▶ **Task details**:
Pick out each line of the entries below that contains the string "with", and copy it out. Case counts.

▶ **Listed entries**:
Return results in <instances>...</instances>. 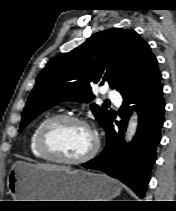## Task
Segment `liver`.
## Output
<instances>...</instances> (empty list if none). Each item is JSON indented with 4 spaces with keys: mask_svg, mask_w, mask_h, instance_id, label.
Returning <instances> with one entry per match:
<instances>
[{
    "mask_svg": "<svg viewBox=\"0 0 176 211\" xmlns=\"http://www.w3.org/2000/svg\"><path fill=\"white\" fill-rule=\"evenodd\" d=\"M36 166L39 168H45V169H68L65 166H56V165H49V164H38Z\"/></svg>",
    "mask_w": 176,
    "mask_h": 211,
    "instance_id": "obj_1",
    "label": "liver"
}]
</instances>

▶ **The reply**:
<instances>...</instances> (empty list if none). Each item is JSON indented with 4 spaces with keys: mask_svg, mask_w, mask_h, instance_id, label.
Returning <instances> with one entry per match:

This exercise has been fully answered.